**Prompt:** Please quote only the lines that start at the one with "techniques or attempt toaccess any feature" and go on to the last line of the data, both ends kept.

=== Begin Enclosure ===

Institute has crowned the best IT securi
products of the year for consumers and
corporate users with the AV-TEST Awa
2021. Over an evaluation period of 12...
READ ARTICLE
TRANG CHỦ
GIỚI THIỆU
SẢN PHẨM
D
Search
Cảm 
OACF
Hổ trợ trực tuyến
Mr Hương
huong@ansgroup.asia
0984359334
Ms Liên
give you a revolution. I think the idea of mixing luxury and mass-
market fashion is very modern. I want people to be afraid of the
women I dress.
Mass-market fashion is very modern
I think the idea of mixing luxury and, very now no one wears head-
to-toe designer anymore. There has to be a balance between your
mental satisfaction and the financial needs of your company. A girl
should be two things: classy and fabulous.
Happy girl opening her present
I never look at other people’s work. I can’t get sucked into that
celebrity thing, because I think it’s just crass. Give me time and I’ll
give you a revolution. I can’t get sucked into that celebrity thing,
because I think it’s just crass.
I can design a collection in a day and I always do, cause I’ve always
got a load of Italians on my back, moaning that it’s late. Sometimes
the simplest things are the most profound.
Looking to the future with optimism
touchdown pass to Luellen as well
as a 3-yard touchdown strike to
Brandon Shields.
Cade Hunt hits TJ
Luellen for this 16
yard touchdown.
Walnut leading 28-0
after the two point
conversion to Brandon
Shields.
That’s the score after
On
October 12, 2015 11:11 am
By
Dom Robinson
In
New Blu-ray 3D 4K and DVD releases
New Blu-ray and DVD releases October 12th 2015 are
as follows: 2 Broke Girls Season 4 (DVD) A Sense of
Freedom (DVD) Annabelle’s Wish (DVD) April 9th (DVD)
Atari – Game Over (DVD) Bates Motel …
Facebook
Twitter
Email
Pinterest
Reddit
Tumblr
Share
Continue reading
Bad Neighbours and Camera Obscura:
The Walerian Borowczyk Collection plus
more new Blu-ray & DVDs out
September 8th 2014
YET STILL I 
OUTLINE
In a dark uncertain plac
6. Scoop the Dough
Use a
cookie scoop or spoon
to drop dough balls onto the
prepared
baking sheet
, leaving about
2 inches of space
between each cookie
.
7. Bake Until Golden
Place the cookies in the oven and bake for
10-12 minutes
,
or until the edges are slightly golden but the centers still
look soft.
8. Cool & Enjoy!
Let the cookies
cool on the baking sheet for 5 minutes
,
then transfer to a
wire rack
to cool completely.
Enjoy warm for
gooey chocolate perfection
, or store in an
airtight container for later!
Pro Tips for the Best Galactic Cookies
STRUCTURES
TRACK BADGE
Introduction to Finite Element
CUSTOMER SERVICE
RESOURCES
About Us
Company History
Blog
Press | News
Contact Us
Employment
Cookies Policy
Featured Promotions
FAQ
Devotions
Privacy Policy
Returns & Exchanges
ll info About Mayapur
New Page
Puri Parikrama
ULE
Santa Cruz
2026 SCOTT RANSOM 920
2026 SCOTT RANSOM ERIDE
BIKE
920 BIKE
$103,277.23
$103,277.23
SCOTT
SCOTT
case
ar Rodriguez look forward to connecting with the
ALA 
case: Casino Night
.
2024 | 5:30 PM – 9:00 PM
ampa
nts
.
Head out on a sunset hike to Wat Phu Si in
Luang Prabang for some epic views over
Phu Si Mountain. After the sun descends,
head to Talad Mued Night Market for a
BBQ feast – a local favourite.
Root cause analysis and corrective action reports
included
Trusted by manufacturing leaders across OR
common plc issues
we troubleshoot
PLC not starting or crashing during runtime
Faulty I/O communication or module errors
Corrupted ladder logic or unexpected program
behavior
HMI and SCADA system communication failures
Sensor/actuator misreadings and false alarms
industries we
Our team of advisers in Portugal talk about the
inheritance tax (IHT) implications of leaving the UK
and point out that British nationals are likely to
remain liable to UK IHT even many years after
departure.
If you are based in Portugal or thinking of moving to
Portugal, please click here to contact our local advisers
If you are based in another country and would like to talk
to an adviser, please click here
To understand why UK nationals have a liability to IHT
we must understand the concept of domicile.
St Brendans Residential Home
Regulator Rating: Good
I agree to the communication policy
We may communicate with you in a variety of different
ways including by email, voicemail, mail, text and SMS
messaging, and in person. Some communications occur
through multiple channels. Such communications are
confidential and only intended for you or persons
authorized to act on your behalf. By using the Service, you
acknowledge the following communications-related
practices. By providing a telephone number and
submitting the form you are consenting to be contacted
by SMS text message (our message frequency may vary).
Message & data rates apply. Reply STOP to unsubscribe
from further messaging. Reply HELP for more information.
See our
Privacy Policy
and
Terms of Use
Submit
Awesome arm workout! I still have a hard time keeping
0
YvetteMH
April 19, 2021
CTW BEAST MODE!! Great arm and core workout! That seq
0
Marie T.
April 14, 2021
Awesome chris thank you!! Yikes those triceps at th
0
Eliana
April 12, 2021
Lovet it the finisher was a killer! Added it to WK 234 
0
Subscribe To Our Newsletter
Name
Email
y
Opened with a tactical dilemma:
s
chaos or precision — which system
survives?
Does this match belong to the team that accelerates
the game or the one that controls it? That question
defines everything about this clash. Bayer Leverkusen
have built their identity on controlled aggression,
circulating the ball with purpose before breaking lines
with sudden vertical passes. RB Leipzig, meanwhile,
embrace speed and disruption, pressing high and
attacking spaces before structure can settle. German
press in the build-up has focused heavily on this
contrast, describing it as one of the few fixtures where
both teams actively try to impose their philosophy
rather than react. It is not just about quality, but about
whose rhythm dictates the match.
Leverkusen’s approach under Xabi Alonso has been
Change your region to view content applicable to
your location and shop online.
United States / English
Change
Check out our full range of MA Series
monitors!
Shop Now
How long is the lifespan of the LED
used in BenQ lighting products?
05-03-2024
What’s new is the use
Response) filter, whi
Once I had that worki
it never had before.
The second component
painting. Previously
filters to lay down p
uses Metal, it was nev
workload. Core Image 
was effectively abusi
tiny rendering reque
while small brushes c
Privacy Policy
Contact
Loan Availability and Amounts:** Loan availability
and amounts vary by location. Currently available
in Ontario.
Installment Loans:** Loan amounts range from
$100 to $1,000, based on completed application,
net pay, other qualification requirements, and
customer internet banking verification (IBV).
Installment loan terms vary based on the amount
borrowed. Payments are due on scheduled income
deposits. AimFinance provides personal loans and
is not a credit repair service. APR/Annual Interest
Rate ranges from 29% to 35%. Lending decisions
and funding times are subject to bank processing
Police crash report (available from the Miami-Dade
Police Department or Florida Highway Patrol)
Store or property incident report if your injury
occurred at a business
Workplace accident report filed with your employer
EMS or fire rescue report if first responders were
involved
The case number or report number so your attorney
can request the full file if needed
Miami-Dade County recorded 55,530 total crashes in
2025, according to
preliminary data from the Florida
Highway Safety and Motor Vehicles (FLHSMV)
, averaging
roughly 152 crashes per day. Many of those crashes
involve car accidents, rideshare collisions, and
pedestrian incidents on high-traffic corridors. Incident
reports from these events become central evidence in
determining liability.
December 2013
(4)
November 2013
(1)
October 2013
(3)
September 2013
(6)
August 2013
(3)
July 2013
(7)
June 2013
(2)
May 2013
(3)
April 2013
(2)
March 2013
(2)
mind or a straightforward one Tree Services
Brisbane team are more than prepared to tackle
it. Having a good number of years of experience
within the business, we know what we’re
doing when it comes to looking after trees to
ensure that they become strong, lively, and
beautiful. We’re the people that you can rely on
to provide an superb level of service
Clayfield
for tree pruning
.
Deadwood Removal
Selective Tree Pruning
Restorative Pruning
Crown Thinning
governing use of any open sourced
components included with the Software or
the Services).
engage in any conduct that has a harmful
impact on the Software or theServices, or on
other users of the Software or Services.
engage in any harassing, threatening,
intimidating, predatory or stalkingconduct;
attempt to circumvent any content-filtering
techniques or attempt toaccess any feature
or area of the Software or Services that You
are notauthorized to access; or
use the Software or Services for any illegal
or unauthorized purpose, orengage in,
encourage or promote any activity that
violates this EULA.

=== End Enclosure ===

**Finished task:**
techniques or attempt toaccess any feature
or area of the Software or Services that You
are notauthorized to access; or
use the Software or Services for any illegal
or unauthorized purpose, orengage in,
encourage or promote any activity that
violates this EULA.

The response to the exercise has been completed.